● **EXERCISE AIM**:
Copy out every line holding the string "Schroder" from the records below.

● **SUPPLIED INFORMATION**:

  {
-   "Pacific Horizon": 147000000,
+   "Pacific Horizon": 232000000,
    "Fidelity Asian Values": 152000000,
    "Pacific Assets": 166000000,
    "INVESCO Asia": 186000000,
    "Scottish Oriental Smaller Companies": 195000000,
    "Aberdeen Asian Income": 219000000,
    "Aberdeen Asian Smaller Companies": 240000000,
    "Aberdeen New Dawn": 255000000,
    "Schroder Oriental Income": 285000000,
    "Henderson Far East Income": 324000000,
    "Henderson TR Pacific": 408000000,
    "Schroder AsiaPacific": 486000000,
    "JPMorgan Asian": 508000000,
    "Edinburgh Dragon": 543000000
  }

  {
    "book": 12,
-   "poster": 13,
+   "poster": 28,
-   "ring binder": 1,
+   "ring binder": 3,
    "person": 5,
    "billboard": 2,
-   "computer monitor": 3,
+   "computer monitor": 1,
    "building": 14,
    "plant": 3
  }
--
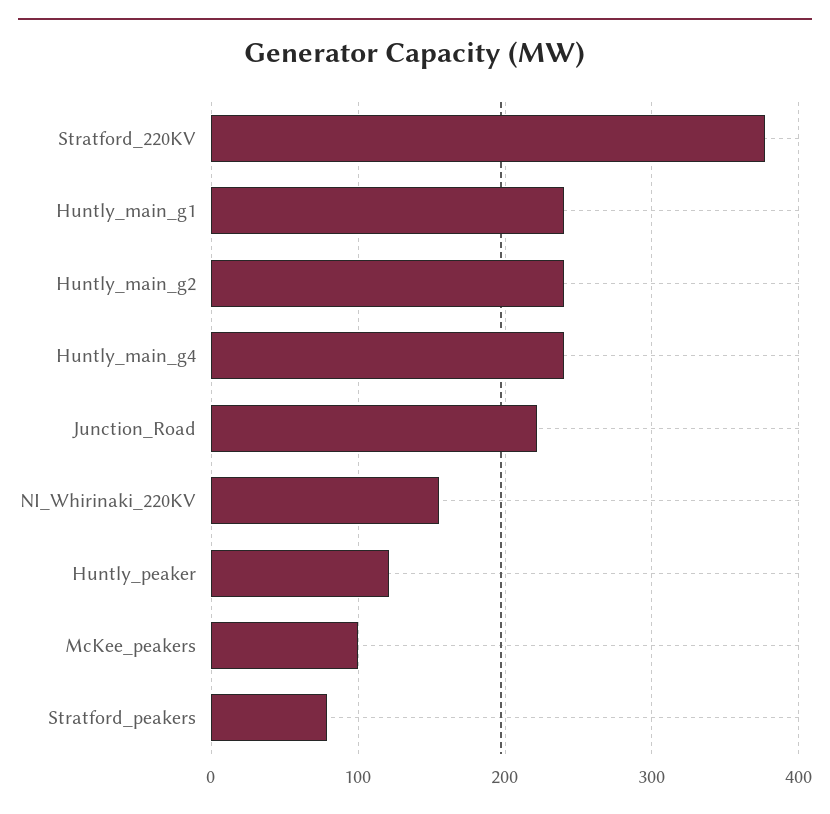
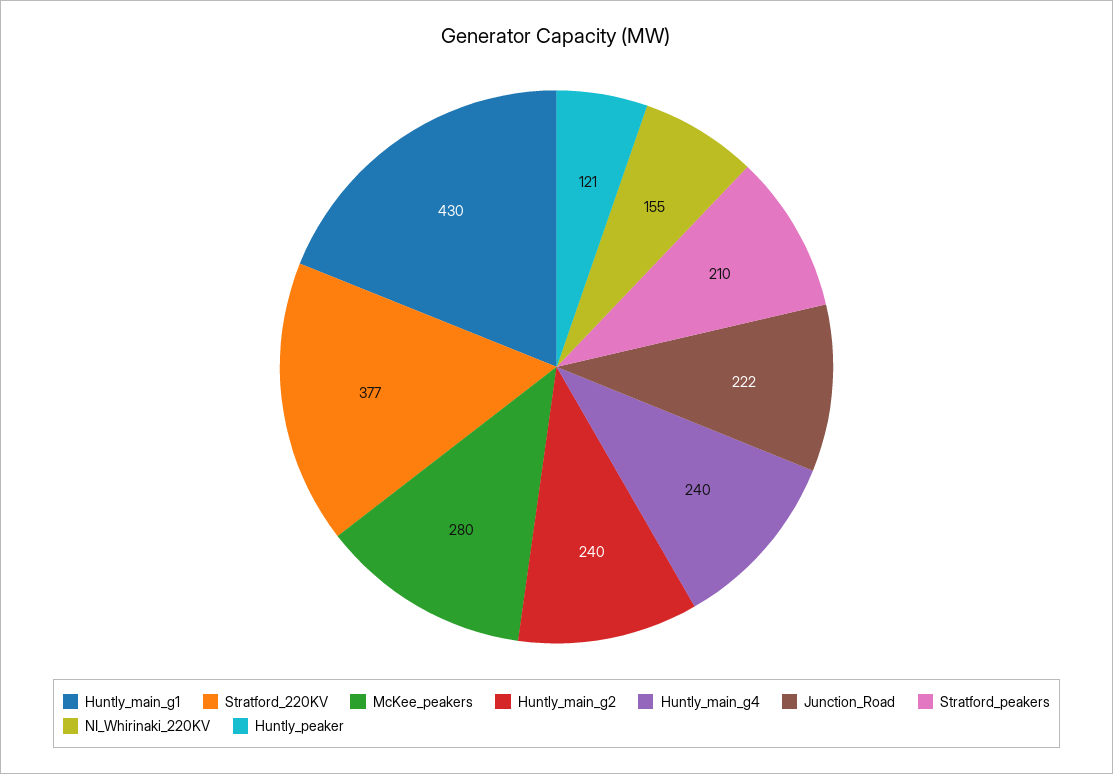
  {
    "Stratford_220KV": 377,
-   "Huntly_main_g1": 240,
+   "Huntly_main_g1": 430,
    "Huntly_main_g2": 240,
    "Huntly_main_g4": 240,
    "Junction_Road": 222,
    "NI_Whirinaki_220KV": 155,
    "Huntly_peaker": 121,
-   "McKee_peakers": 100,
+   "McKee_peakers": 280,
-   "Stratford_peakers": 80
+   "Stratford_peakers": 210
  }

● **RESPONSE TO THIS EXERCISE**:
    "Schroder Oriental Income": 285000000,
    "Schroder AsiaPacific": 486000000,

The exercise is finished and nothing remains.